*** Dataset records Section Begins ***

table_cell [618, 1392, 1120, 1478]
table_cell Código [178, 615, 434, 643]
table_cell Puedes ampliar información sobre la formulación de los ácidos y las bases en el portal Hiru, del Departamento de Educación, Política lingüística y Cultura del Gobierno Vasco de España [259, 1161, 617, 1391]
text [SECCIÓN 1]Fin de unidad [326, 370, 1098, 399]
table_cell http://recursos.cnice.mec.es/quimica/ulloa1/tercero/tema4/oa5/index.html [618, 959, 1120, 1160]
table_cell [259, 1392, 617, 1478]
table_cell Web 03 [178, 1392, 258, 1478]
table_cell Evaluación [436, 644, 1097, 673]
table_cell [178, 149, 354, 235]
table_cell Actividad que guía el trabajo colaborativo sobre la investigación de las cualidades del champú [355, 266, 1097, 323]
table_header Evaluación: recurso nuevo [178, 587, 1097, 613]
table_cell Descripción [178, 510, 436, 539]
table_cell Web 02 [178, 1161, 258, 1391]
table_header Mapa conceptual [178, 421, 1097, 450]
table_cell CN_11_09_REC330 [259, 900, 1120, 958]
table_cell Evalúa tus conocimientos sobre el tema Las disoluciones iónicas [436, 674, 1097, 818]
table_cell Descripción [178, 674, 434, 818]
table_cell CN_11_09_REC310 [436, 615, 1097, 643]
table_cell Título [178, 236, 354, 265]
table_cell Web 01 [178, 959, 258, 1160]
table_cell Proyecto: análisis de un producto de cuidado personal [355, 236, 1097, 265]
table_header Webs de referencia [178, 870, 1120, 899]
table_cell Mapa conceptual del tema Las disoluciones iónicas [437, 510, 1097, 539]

*** Dataset records Section Ends ***

**Your goal:** How many of the lines above hold the word "Evaluación"? Answer with only the number.

**Worked solution:** 2